Records for the task
Start of Block

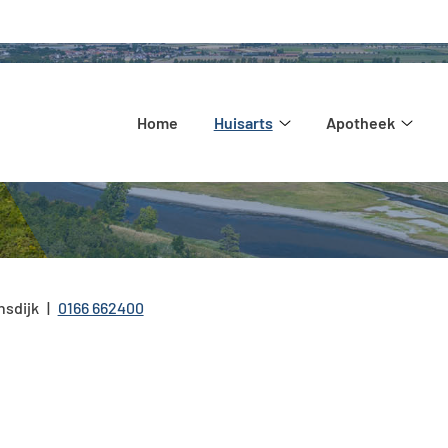
Hoofdmenu
Home
Huisarts
Apotheek
Huisarts
Apot
submenu
subm
nsdijk
0166 662400
Tel:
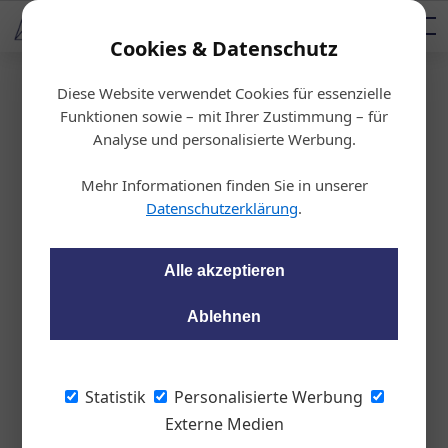
AUTOMOTIVE SERVICES
Podcast
AUTOMOTIVE AKADEMIE
AUTOMOTIVE AKADEMIE
Mediadaten
Cookies & Datenschutz
Diese Website verwendet Cookies für essenzielle
Startseite
/
Allgemein
Funktionen sowie – mit Ihrer Zustimmung – für
In Europas Autohand
Analyse und personalisierte Werbung.
el rumort es
Mehr Informationen finden Sie in unserer
Datenschutzerklärung
.
Hans-Jörg Bruckberger
21.04.2021, 14:40 Uhr
Alle akzeptieren
Das erlebt man auch nicht alle Tage: Dass
Ablehnen
es in einer Branche europaweit rumort und
der Auslöser dafür liegt in Österreich.
Genau das passiert aktuell gerade im
Statistik
Personalisierte Werbung
Autohandel.
Externe Medien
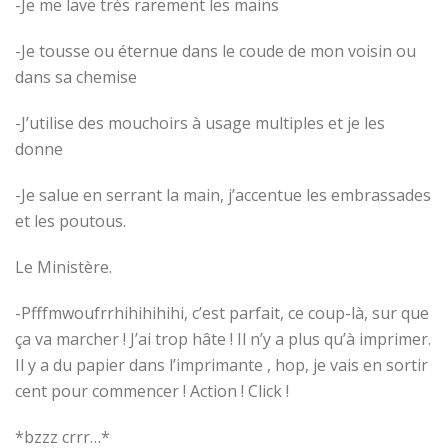
-Je me lave très rarement les mains
-Je tousse ou éternue dans le coude de mon voisin ou
dans sa chemise
-J’utilise des mouchoirs à usage multiples et je les
donne
-Je salue en serrant la main, j’accentue les embrassades
et les poutous.
Le Ministère.
-Pfffmwoufrrhihihihihi, c’est parfait, ce coup-là, sur que
ça va marcher ! J’ai trop hâte ! Il n’y a plus qu’à imprimer.
Il y a du papier dans l’imprimante , hop, je vais en sortir
cent pour commencer ! Action ! Click !
*bzzz crrr…*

End of Block

Instructions to follow
Reproduce every line of text from all the entries above, unchanged and in the same order, and leave out the picture markers.

Response to this exercise
Hoofdmenu
Home
Huisarts
Apotheek
Huisarts
Apot
submenu
subm
nsdijk
0166 662400
Tel:
AUTOMOTIVE SERVICES
Podcast
AUTOMOTIVE AKADEMIE
AUTOMOTIVE AKADEMIE
Mediadaten
Cookies & Datenschutz
Diese Website verwendet Cookies für essenzielle
Startseite
/
Allgemein
Funktionen sowie – mit Ihrer Zustimmung – für
In Europas Autohand
Analyse und personalisierte Werbung.
el rumort es
Mehr Informationen finden Sie in unserer
Datenschutzerklärung
.
Hans-Jörg Bruckberger
21.04.2021, 14:40 Uhr
Alle akzeptieren
Das erlebt man auch nicht alle Tage: Dass
Ablehnen
es in einer Branche europaweit rumort und
der Auslöser dafür liegt in Österreich.
Genau das passiert aktuell gerade im
Statistik
Personalisierte Werbung
Autohandel.
Externe Medien
-Je me lave très rarement les mains
-Je tousse ou éternue dans le coude de mon voisin ou
dans sa chemise
-J’utilise des mouchoirs à usage multiples et je les
donne
-Je salue en serrant la main, j’accentue les embrassades
et les poutous.
Le Ministère.
-Pfffmwoufrrhihihihihi, c’est parfait, ce coup-là, sur que
ça va marcher ! J’ai trop hâte ! Il n’y a plus qu’à imprimer.
Il y a du papier dans l’imprimante , hop, je vais en sortir
cent pour commencer ! Action ! Click !
*bzzz crrr…*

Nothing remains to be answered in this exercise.